God, Bless America
Updated: Aug 30, 2020
A recent comment by Trump, in response to his absence from the burial of John Lewis, was along the lines of, “Well, he didn’t come to my inauguration”. Does this indicate his wee brain has been masticating on the reality behind his “biggest crowd at an inauguration” delusion all this time? It does seem odd that he could cognitively deceive himself into believing the crowd sparsity on that fateful day was anything other than pitiful, given he would’ve been familiar with the exultant throng attendant for Obama. However, it’s not so difficult to understand it as the articulation of a fragile, wounded ego that cocoons itself inside a fantasy, to shield itself from the hurtful rejection and broad-scale social snub that event entailed.
What flaw of morality allows a person so clearly unfit for leadership to be trusted with the ultimate position of power? The role of US president has been in steady decline over the past half century. Nixon was caught out in his lies, and walked away from the job in order to prevent being disgraced. Reagan was doddery, but able to lean on his acting skills to cover for his lack of acuity. Clinton was a rogue who was charming enough to be able to lie his way out of any misdeed. Then there’s G-Dubbleya, a school dropout, alcoholic, and coke fiend, all carefully stitched behind the face of a halfwit. Some would even go as far as to summarise Obama as the ultimate hypocrite, the great hope for America, a statesman, a diplomat, a thinker, but who also rained down a greater quantity of ordinance upon foreign countries than any other president in history. And now…a man whose distorted ego reveals so many pathological inequities that it has mesmerised the populace into considering his behaviour is in some form deliberate, or considered.
Corruption, falsehood, deliberate and desperate deception, drug addled, hypocrisy, and sociopathy are now the CV credits required to fill the position of US president. Gone is any expectation of statesmanship, integrity, or leadership, let alone courage of conviction. At some stage, surely this circumstance is visible on various levels to the citizenry? Surely, with a small amount of thought, the situation must reveal itself as insufficient to the person on the street, and that person can see the government has become corrupt, complicit, and tyrannical? In parallel with elite wealth, the state of ‘The States’ has deteriorated to a selfish, self-obsessed cabal of cronies, hell bent on their own agendas and incapable of self-reflection. Will the population wake up to this function, or will it continue on its current trajectory of simmering self-destruction via increasing civil unrest?
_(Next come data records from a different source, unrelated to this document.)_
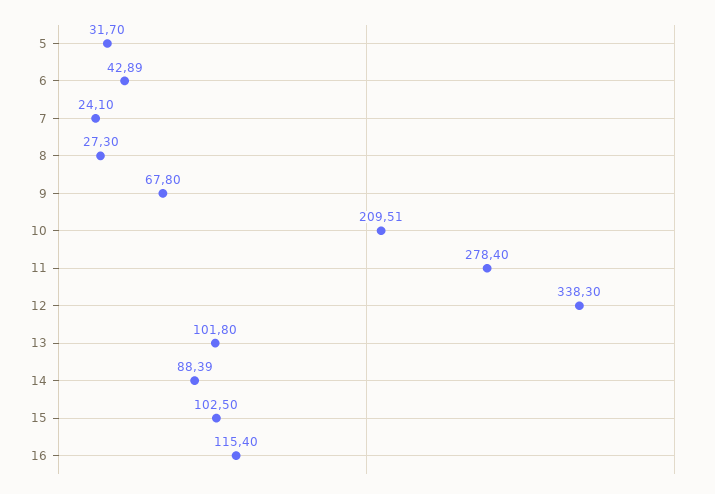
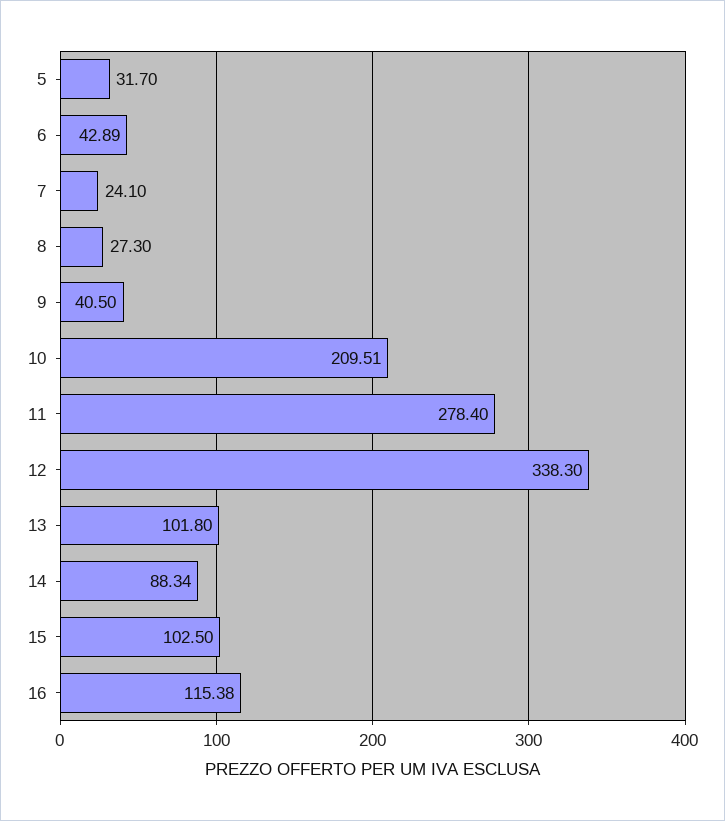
9: 67.8 -> 40.5
14: 88.39 -> 88.34
16: 115.4 -> 115.38

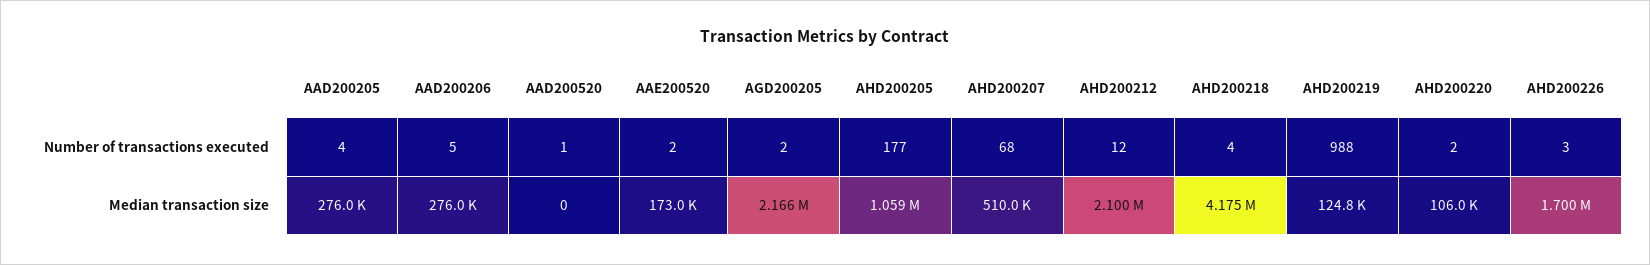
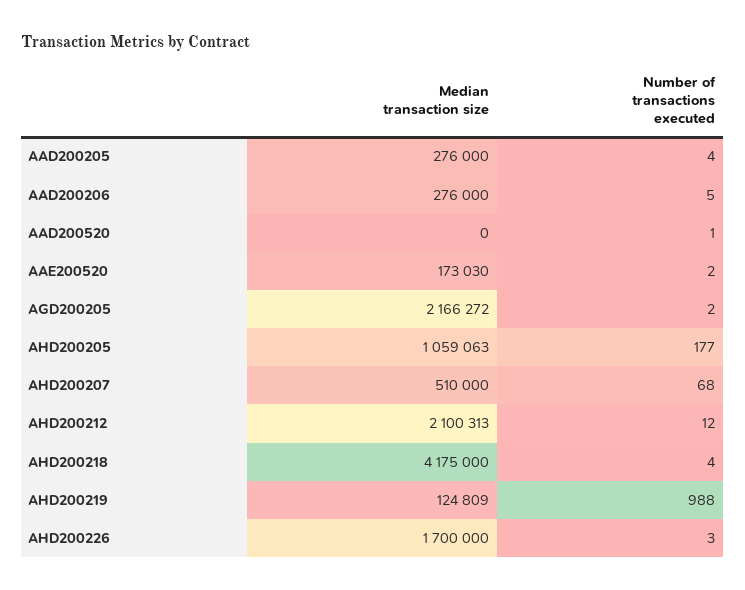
AHD200220, Number of transactions executed: 2 -> none
AHD200220, Median transaction size: 106000 -> none

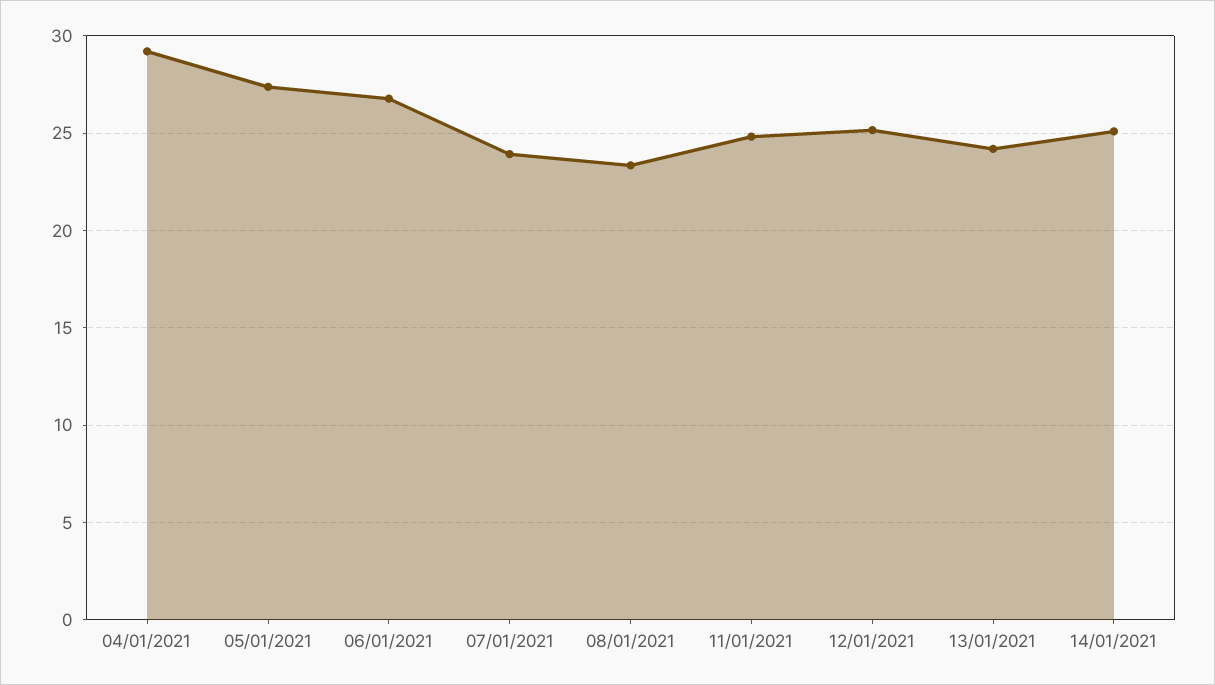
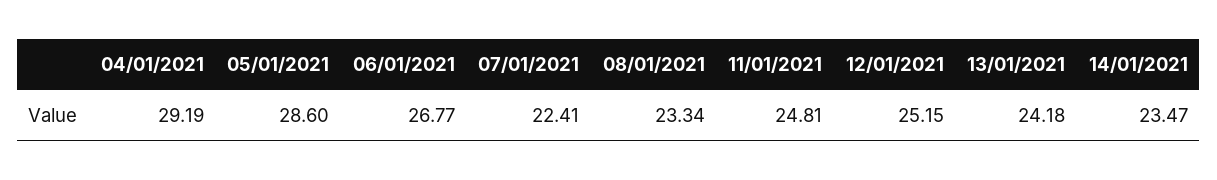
05/01/2021: 27.5 -> 28.6
07/01/2021: 24 -> 22.41
14/01/2021: 25 -> 23.47

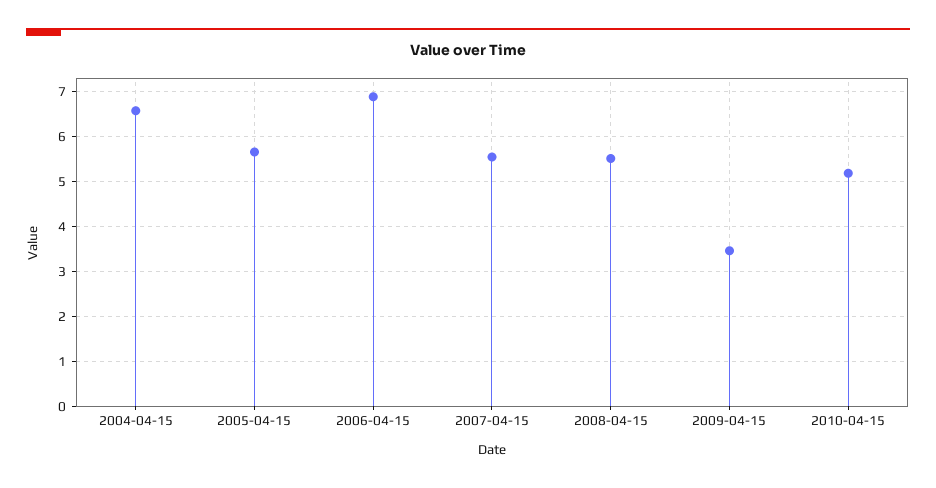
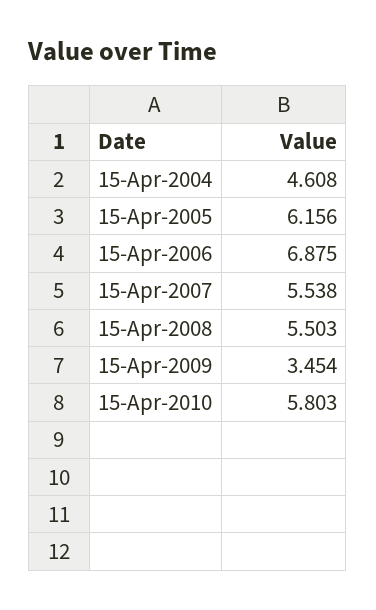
2004-04-15: 6.6 -> 4.608
2005-04-15: 5.6 -> 6.156
2010-04-15: 5.2 -> 5.803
In order for a US president to be so unfit for purpose, it surely only follows that the condition of the ‘state’ has deteriorated so significantly that all levels are prepared to accept an exemplar of its rot to the highest seat. This then falls upon the citizenry to take stock of their state, and with some urgency one would think. The breakdown of authority is creeping out of the universities, where students are using ideology to shout down administrators and blockade speakers who are deemed “unsafe”. Now, that struggle against authority has hit the streets in the new wave of protests, most of which hold the same moral outrage as a premise for action, whilst being little more that thinly veiled mob rule delinquency. The participants in the protests are banging the drum of oppression, which is a legitimate gripe, however they are confusing issues of ideology with the underlying structural inequities of the system itself. If the breakdown of authority on university campuses is any sort of gauge, America is in for a rough ride. In May 2017, the campus of Evergreen State College devolved into the same mob mentality, trope-based chaos, which is now spreading across the world with the BLM movement. The students, buoyed on by liberal ideologies, overran a weak leadership structure, and whipped themselves into a frenzy, all under the pretence of racially discriminant oppression. The principal of the college was not able to summon the courage to stand up against the fury of the mob, instead becoming compliant to group-think-based insults and demeaning instruction. “Silence is white violence” was perhaps the most startling catch-cry of the mob. This expression sums up the shutdown of civil civic debate that is characterising most of the current unrest. It also epitomises the indefensible nature of social justice rhetoric, which leaves no leeway for common decency within societal structure, and even less for common sense.
So where to from here, and can total collapse of order be avoided? Is the situation worsening, or are these the same patterns of behaviour, with the difference of being captured and disseminated by the new modes of media? It seems to me, as the nation prepares to choose between the lesser of two incompetents, the loaded dice are set to tumble once more, to deliver yet another unremarkable continuation of the rot. Awareness of the system as a whole appears to be obscured by the political pantomime, so the machine can probably turn out another cycle of silliness before the gears grind themselves to dust.